A big step towards meeting that goal is the completion of Water’s Edge Africa.
“To our knowledge, there’s a number of firsts in this exhibit,” he said. “We think we’re the first zoo in America or the world to do a penguin exhibit where it can be a walk through. There’s people who do penguin parades, but in an exhibit where the penguin can choose anytime to come into a public area or not, we think we are the only one doing that.”
Chastain said he also believes they are the only zoo in the world with an infinity edge hippo pool.
“We’re really excited about that,” he said.
The zoo’s drive to think outside the box gives visitors incredible access to the animals.
“Exhibits like our wallaby exhibit, our budgie exhibit, and our giraffe feeding exhibit have been so popular that we started asking ourselves in what ways could we let people get closer than ever to animals?” Chastain said.
Not only are the experiences unique, but so are the animals themselves.
“There’s only about 37 zoos in the country that have hippos,” said Chastain.
The Cheyenne Mountain Zoo’s two original hippos are back home in Colorado after an extended three-year vacation to the Dickerson Park Zoo in Springfield, Missouri. Chastain said now that the girls are back, they are hoping the herd will grow.
“Really shortly here we will be getting a male hippo, so you’ll start to hear from that,” he said. “He should be showing up shortly this summer and then we hope the magic happens.”
The zoo’s previous penguins have found new homes throughout the country, and the staff is excited to welcome a new group to the neighborhood.
“Zoos and aquariums, while we can own animals, we’ve agreed to collectively manage them for the best of the species,” he said. “So when our penguins went away, for example, they went into that pool of available penguins and then other accredited zoos and aquariums that were looking for those penguins integrated them into their group.”
Like any large undertaking, this project was not without its setbacks.
“We had set aside about $10 million to do the exhibit,” Chastain said, but the zoo later found out that was nowhere nearly enough.
“We went through the design process and as you know Colorado Springs has been in a boom right now so construction costs were very expensive,” he said. “The first estimate we got on this complex was $25 million, so what we did was really went back to the drawing board and changed a number of things.”
The redesign came in at a cost of about $14 million, but Chastain said they are very happy with how it turned out.
“I actually think and everyone involved thinks we got a way better exhibit. We worked very creatively with our team at GE Johnson. They had a crackerjack estimating team that helped us really get to this and the team and the community should be really proud of what GE Johnson was able to do with us here,” he said.
Unlike many zoos, the Cheyenne Mountain Zoo doesn’t receive any tax support, so this exhibit truly is a labor of love.
“The community got more and more excited as we built new projects, and our donors have been fantastic,” Chastain said.
He said the zoo is a gathering place for the community.
“About 40 percent of our people are coming now without kids, so there’s kids of all ages in all of us, and we’re starting to be able to see that,” he said.
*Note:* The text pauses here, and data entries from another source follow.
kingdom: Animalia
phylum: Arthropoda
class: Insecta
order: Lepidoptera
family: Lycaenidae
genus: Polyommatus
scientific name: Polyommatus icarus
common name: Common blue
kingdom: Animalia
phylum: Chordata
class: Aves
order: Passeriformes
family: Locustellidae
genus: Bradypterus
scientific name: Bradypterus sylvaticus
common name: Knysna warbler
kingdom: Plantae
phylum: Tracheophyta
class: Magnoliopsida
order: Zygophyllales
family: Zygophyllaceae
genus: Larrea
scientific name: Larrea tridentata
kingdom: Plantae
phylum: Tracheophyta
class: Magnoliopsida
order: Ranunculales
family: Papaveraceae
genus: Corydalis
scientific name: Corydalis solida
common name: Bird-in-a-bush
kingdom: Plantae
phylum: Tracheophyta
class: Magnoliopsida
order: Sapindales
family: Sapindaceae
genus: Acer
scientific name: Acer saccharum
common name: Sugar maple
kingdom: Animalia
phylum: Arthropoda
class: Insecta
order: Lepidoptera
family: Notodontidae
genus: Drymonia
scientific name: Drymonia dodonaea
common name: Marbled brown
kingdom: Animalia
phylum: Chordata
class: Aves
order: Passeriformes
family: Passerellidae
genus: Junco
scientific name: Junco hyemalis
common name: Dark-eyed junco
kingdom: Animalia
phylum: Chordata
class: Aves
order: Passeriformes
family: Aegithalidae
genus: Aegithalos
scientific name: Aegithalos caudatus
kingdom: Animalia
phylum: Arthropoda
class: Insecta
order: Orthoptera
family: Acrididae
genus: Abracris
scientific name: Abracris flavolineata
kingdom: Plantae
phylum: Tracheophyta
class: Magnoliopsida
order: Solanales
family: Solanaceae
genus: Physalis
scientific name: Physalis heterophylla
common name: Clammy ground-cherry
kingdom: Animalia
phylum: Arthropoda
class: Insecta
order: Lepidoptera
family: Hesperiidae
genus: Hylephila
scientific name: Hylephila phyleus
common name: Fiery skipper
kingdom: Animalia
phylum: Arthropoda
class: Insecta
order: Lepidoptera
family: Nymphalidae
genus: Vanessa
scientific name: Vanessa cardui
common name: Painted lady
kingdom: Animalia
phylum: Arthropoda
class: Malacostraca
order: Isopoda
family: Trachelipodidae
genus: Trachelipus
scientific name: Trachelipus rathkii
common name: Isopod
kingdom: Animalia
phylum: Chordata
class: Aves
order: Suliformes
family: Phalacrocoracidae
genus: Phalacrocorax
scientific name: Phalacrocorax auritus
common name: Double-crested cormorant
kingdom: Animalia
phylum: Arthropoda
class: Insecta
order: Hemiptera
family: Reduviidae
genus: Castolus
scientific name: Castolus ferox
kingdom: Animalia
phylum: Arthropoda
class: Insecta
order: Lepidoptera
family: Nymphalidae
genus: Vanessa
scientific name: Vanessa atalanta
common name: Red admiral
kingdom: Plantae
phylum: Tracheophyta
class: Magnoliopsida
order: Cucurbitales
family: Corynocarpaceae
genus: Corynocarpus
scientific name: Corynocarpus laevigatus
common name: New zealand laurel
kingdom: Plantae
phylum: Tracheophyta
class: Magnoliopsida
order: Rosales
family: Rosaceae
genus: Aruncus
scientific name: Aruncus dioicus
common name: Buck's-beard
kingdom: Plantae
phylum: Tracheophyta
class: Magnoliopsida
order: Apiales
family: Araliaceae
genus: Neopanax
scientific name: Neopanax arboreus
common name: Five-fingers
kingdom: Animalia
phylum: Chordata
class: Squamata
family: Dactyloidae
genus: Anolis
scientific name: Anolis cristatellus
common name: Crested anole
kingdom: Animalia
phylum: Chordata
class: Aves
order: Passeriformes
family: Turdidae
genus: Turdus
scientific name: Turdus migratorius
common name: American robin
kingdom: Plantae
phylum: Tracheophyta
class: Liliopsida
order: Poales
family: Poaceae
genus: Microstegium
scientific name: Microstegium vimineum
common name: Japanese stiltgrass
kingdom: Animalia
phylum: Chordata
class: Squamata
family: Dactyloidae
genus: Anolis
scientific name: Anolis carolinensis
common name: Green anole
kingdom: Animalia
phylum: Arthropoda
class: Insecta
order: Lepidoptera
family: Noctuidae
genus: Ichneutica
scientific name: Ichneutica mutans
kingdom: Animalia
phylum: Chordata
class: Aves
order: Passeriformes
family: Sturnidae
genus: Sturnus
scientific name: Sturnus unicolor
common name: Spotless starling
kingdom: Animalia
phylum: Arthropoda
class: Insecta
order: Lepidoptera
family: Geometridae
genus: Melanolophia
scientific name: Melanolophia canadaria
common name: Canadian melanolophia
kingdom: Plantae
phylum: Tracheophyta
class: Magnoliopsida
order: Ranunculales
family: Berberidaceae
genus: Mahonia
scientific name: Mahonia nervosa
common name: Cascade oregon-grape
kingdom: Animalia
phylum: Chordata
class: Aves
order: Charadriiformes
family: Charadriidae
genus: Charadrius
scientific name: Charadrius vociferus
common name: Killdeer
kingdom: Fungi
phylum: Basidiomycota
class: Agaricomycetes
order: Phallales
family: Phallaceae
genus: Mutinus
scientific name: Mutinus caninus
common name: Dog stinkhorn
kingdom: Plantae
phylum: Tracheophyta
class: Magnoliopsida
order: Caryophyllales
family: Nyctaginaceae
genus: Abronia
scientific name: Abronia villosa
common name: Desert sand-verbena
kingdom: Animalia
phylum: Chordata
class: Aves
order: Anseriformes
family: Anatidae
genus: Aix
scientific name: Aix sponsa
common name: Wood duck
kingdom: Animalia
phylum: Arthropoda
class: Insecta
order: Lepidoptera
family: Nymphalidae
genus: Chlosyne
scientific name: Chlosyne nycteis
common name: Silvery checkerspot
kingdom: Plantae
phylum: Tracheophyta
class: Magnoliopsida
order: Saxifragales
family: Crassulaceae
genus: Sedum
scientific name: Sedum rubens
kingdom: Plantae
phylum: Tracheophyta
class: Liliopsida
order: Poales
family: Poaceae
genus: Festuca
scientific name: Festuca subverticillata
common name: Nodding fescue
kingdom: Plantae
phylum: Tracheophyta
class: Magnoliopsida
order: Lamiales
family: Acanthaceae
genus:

It’s an exciting attraction with more exciting things to come.
“Really though the genesis of new concepts starts well before even the finish of the last one, so we’re already talking about what’s next,” Chastain said. “I’m already a year into that thinking. My team is starting to do meetings just now, so that cycle is starting all over again.”
Chastain wouldn’t divulge any specific details about what is next, but he did say the next area they are focusing on is the monkey/bear area and a new gorilla exhibit.
He is hopeful that project will be completed by 2025 so it’s ready for the zoo’s centennial celebration in 2026.